Who knows what happened to Week 20.... Just try to keep up with me here....
It’s barely 6pm and I am dragging ass. I have shoveled snow to the point where I am very rich and very sore. I am able to pay for Sailor’s French lessons this month in cash, but I can’t lift my right arm. I am practically begging Mac to finish his homework so we can go to bed.
One morning last week I woke up and I was 40 years old. I don’t know how it happened, really. I was just going along, minding my own business being 39 and BAM! 40! One of my favorite birthday cards hit the nail on the head: “Inside every 40-year-old there’s a 39-year-old wondering what the hell just happened!”
So I am 40. I have been 40 for 4 days. Nothing has changed except that thanks to my family and friends I was celebrated for 5 days straight with manicures, coffees, cakes, massages, dinners, lunches, shopping, parties, brunches, pottery painting…. It was blissful, to be certain. But there was no stopping the regular flow of my days of making lunches, bathing children, folding laundry (oh, wait, I did take a mini-break from that telling my mother not to send any laundry up until Monday), helping with homework. We really let a lot slide and we went to bed so late every night I think we will need at least a week of early bedtimes to catch up.
And today it’s all over. Back to the grind. No one wanted to get up for school this morning but when we did finally it was only 7:20 and not late enough to warrant staying home. Mac had 4.5 days of absence on his report card last week, which was circled but not notated, so until someone tells me my child stays home too often I am not going to worry about it.
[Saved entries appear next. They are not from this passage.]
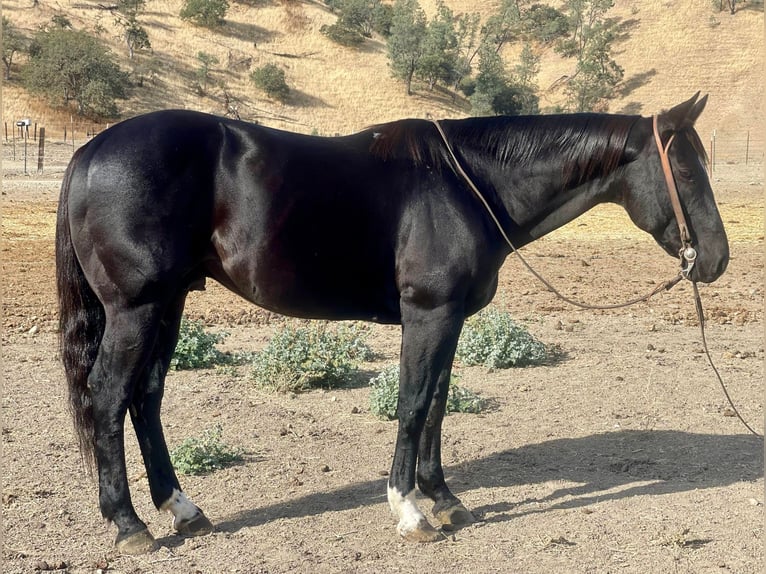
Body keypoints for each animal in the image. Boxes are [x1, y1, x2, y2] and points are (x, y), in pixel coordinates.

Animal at [57, 93, 728, 552]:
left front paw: (445, 499)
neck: (468, 184)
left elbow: (437, 404)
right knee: (108, 395)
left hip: (169, 304)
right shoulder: (427, 313)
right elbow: (411, 404)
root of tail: (90, 150)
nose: (717, 259)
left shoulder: (449, 317)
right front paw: (409, 511)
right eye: (685, 170)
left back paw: (183, 509)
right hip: (137, 308)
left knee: (145, 398)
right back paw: (129, 524)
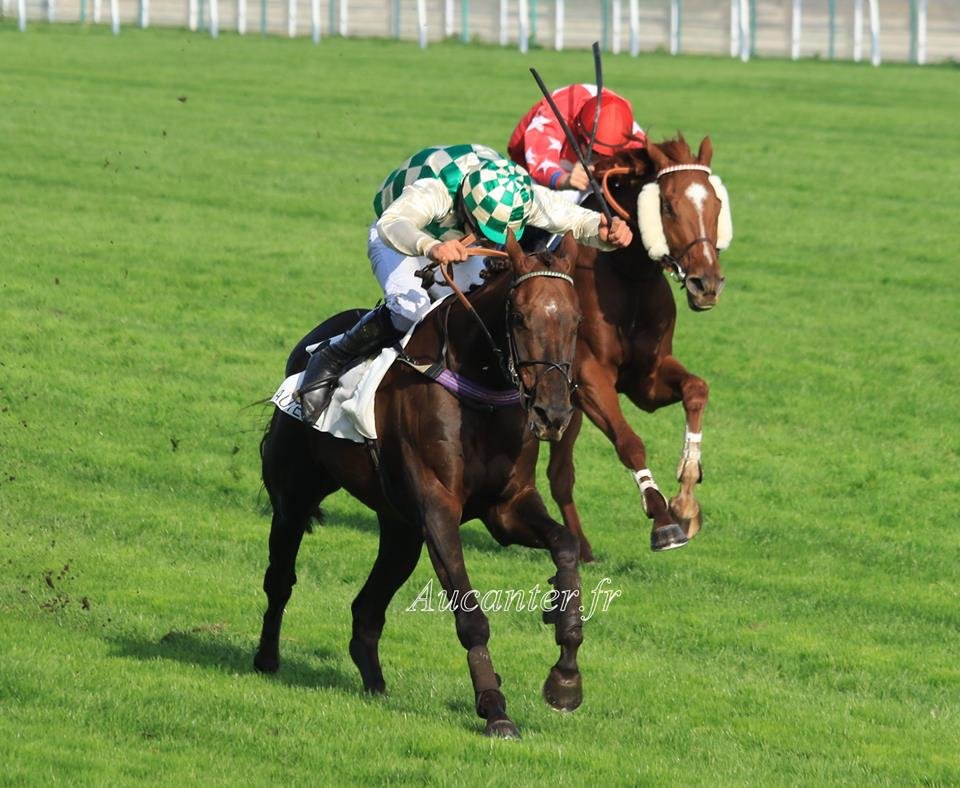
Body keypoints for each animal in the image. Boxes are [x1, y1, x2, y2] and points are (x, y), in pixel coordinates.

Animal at [254, 232, 587, 739]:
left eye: (576, 320)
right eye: (519, 317)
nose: (553, 414)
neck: (479, 389)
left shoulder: (507, 507)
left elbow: (566, 547)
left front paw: (565, 676)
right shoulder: (438, 509)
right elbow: (471, 617)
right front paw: (495, 709)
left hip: (400, 530)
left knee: (367, 608)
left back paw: (374, 683)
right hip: (295, 496)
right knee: (281, 578)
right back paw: (267, 658)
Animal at [545, 135, 732, 562]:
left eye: (716, 205)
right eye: (668, 207)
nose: (706, 284)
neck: (625, 276)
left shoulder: (645, 377)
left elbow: (696, 389)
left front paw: (686, 499)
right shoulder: (589, 376)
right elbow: (630, 443)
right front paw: (664, 522)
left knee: (559, 475)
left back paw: (579, 547)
Last Friday it snowed for 24 hours straight and I shoveled three times. And hauled Mac to school, which took almost 30 minutes. But no one was marked tardy and I had a PTA meeting in the overheated cafeteria, during which I spent a great deal of time in the hallway fielding phone calls from parents assuming our art studio was closed. Which it was not.
We had surprise snow last night and while I thought maybe they would close the schools today, I remembered that our city’s public schools were the only ones open in a foot of snow last Friday and so we trudged thru slush – it got warm out and a fog rolled in – all the way to school and back. Alec looses a mitten on the way, despite the mitten clips I recently insisted the kids use. I am too weary and my feet are too wet to go back and look for it. We'll find it in the next thaw, I am sure.
After school Mac brings home his backpack containing the first hot lunch menu we’ve seen since mid-November. And last week’s spelling test with an appalling 60%. I ask him how he feels. He does not like the bad grade. I ask him what he will do this week. He says he will study harder and let me drill him on the words on the way to school. And right now we sit at the kitchen table and he grumbles about his assignment to write each spelling word three times. I HATE his homework! And I HATE the relationship his homework is causing us.
“I wish I could just graduate now,” he says.
And Sailor still does not want to attend preschool at all. Last week he went to the annual pajama party preschool day, which he loved. But in anticipation of it Mac tells him all about what he can bring: “Your teddy bear, your favorite blanket, your slippers.”
“I am not bringing any of that,” Sailor tells his big brother, “And I am not bringing me!” Sailor’s teachers tell me Sailor is being manipulative. I think he is just tired and it’s a long afternoon for a child who still really needs to be sleeping after lunch. A few friends tell me to just give in and pull him out. I agree that this is not worth it. He is 4 and has a whole ‘nother year of preschool ahead of him. And then as I am anguishing over this matter he spends all last Thursday morning begging to go to the pajama party at preschool. Sigh.
It’s Friday. We start the day with a phone call to the mother of a 2nd grade boy who has been, according to Mac, trying to kill Mac at lunch recess this week. I know the mom and feel comfortable telling her what I have heard from my son. She assures me she will call her son at school right away and that she is not surprised because the same thing happened last year to her son when he was a first grader. That’s no excuse, she realizes, but she is sympathetic, as am I. What a horrifying phone call to receive, but also what horrifying news for me to hear that my baby is being harassed at recess.
Sailor has a fever and a tummy ache and I leave him home with my dad while I walk Mac to school.